Albert Braxton took the news of his business partner’s murder with suppressed delight. Victor’s addiction had been eating up profits. The Ball Club was consistently in the black, but just barely. Carter’s main asset was star power — a popular ex-football hero and a chick magnet. Braxton was plump and plain, a family man in his 50’s with twenty-five years in the bar biz. He would have to woo another ex-jock to replace Carter if he wanted to continue his career. He looked forward to Carter’s funeral — there were sure to be some worthy contenders in the pews.


Sonya Terrell’s mother Angela screamed when the police detective told her the news. She then bit the side of her hand to calm down as she wept. The wife of an oil-rigger, who was currently off the shores of Louisiana, she had learned to deal with grief after an initial shock to her psyche. Joe Terrell had survived a direct hit to the oil platform from a Category 2 hurricane two years earlier. Although he had cut Sonya out of his life because of her profession, he would have to be told. From a room down the hall, Sonya’s toddler, Tamala, cried for Mama.


Elaine Thomas had no family to speak of. The madam of Elite Escorts took the information calmly and said a prayer to herself.

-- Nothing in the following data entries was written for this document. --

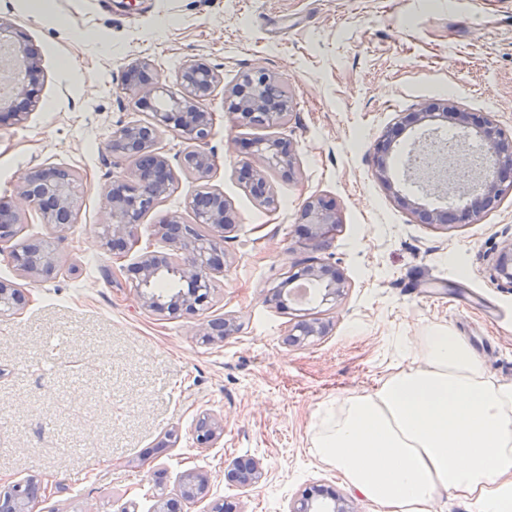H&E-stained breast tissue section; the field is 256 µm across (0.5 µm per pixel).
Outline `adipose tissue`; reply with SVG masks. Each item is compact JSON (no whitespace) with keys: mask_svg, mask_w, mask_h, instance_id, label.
<instances>
[{"mask_svg":"<svg viewBox=\"0 0 512 512\" xmlns=\"http://www.w3.org/2000/svg\"><path fill=\"white\" fill-rule=\"evenodd\" d=\"M416 357L328 410L315 454L384 512H432L447 493L512 512V386L447 327L421 337Z\"/></svg>","mask_w":512,"mask_h":512,"instance_id":"1","label":"adipose tissue"}]
</instances>
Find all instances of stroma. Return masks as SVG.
Wrapping results in <instances>:
<instances>
[{
  "label": "stroma",
  "instance_id": "obj_1",
  "mask_svg": "<svg viewBox=\"0 0 512 512\" xmlns=\"http://www.w3.org/2000/svg\"><path fill=\"white\" fill-rule=\"evenodd\" d=\"M0 0V20L24 30L39 53L37 105L22 121H0V202L16 203L21 176L37 166L74 173L78 207L58 230L29 207L17 234L0 243V281L27 302L0 317V486L27 478L40 487L36 512H118L135 500L153 512L156 496L181 476L204 475L209 502L239 512H286L304 487L325 484L358 512L382 507L313 453L325 406L374 391L411 365L396 345L444 326L478 352L490 377L512 383V282L495 264L512 240V194L473 223H420L403 202L417 189L407 156L422 128L407 113L453 101L494 115L512 131V0ZM85 31L96 40L82 39ZM156 66L145 105L125 93L123 68ZM200 59L222 81L205 107L213 130L203 143L234 225L214 274L209 318L234 320L224 340L205 344L198 321L144 307L130 268L143 252H172L156 232L171 215L195 222L193 179L177 183L121 251L101 244L102 189L132 162L109 153L114 129L149 120L164 105L183 62ZM265 70L292 101L288 122L258 127L229 119L239 78ZM398 135L387 159L391 183L375 176L374 146ZM286 139L294 177L268 167L277 200L261 207L238 179L243 143ZM335 202L341 225L322 242L300 235L307 198ZM53 238L60 264L38 282L19 272L12 249ZM327 262L346 279L336 305L318 298L280 310L272 299L300 267ZM328 333L284 345L299 316ZM224 421L213 447L191 432L201 412ZM176 433L174 446L156 444ZM259 458L265 476L244 488L225 481L237 457Z\"/></svg>",
  "mask_w": 512,
  "mask_h": 512
}]
</instances>
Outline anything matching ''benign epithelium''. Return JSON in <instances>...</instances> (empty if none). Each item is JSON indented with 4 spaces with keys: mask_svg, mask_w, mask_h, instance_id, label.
<instances>
[{
    "mask_svg": "<svg viewBox=\"0 0 512 512\" xmlns=\"http://www.w3.org/2000/svg\"><path fill=\"white\" fill-rule=\"evenodd\" d=\"M11 35L23 59L24 76L19 78L7 68L0 67V86L11 87L8 100L0 103V120L3 116L20 121L30 107L38 100L39 58L31 48L27 35L15 28ZM122 83L130 97L153 86V67L142 60L127 68ZM221 77L209 65L199 59H192L183 66L177 90L168 95L167 103L153 112V120L147 124L124 125L112 132L107 143L109 151L116 155H129L138 159V166L128 175L112 181L104 189V206L107 221L103 224V245L111 250L125 247L128 239L134 237L141 218L159 205L164 196L178 180L168 159L156 151L159 135L172 128L188 144L181 163V172L198 182H207L216 163L210 154L199 149L213 128L212 113L204 110ZM233 100L229 107L230 119L241 125L270 124L285 121L290 116L292 102L282 97L276 82L262 70L243 75L232 91ZM453 114L460 124V132L466 137H475L482 145L483 152L495 158L497 172L491 174L481 160L470 163L464 173L466 184L463 194H468L475 183L483 186V194L473 199H456L445 207L427 208L410 200L414 214L427 224L448 228L453 223L471 222L495 205L504 195L512 192V132L502 129L493 116L473 117L453 105H444L441 114L420 110L404 118L408 124L432 122L438 116ZM437 142H418L417 151L410 159V165L420 174L426 187H439L448 182V161L459 151L457 143L448 152L442 151L435 158L439 174L430 178L419 165V157L435 147ZM261 157L274 167L293 170L296 155L288 140H276L258 147L251 157ZM242 177L246 188L260 205L271 208L274 200L269 194L265 175L249 160L242 162ZM36 206L42 212L45 223L62 228L72 223L76 213L77 200L72 192V180L54 167L39 168L23 174L20 180L18 203L14 208L0 207V241L14 235V227L22 209ZM192 208L201 224L217 229L219 235L197 237L187 226L181 225L180 218L173 215L157 226V233L169 240L175 251L185 255V261L177 263L174 257L153 252L144 253L136 263L135 288L142 305L159 315H175L179 312L202 315L211 302L210 281L212 274L222 269L217 238L232 226L228 216L224 195L203 187L192 199ZM299 223L300 231H311L313 238L327 240L335 235L340 218L335 204L322 197L313 196L303 205ZM18 269L26 275L48 279L58 270L56 245L49 238L29 242L10 253ZM173 276L185 282L188 288L180 289L168 296L153 291V285L162 278ZM315 282L322 300L333 302L341 296L345 285L341 274L329 264H310L295 274ZM24 296L12 285L0 281V316L7 315L23 305ZM233 323L221 319H201L199 331L207 341L222 340L230 335ZM327 325L314 319L302 320L289 332L285 343L301 344L313 336H324ZM224 434V425L208 412L201 413L194 424L193 437L200 448H210ZM263 476L262 463L251 456L234 459L225 470V478L243 487L257 485ZM17 484L13 483L0 491V509L3 512H33L31 504L39 497V487L31 485L29 496H14ZM208 481L201 474H186L180 480L179 490L173 496H162L157 500L155 512H182L187 499L207 494ZM288 512H351L348 504L332 489L323 485L306 488L301 496L288 504Z\"/></svg>",
    "mask_w": 512,
    "mask_h": 512,
    "instance_id": "1",
    "label": "benign epithelium"
}]
</instances>
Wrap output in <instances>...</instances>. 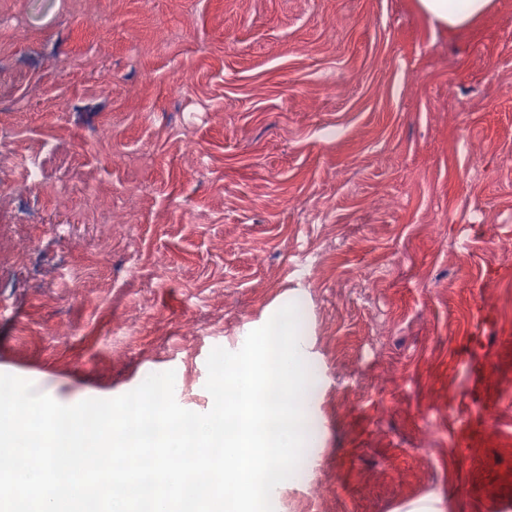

Marcus Tolliver was on the run. His clothes were stained with Sonya’s blood. He had considered taking Tamala with him, but the police had shown up at the Terrell’s apartment house. He was on US 301 heading north to Georgia, and beyond. Should he head for Canada or Mexico? Victor Carter’s bloodied rings were shoved deep in his jeans’ pockets; Carter’s trophies were in the trunk. In his hyped-up state, he thought he could hock them for their gold if he had to. A wannabe athlete, now twenty-five, he felt he was in Carter’s class. The majors didn’t agree. He’d been farmed out to a lesser team for grunt work and pay.

Carter has been his idol in high school. He had sat on a barstool in The Ball Club every weekend, watching the man carouse with fans and women. When Carter had walked in one evening with Sonya on his arm, Tolliver had freaked and followed them back to Victor’s house. He hadn’t known that Elaine was there waiting for them, setting up the coke and liquor for what was supposed to be a hot threesome, as Elaine was one of Victor’s favorites. What she had lacked in looks, she made up with pure sensuality, which ultimately proved to be her undoing. She had sat there, stoned and in shock after Victor’s murder and watched her friend be brutalized until Marcus noticed her and ended it for her.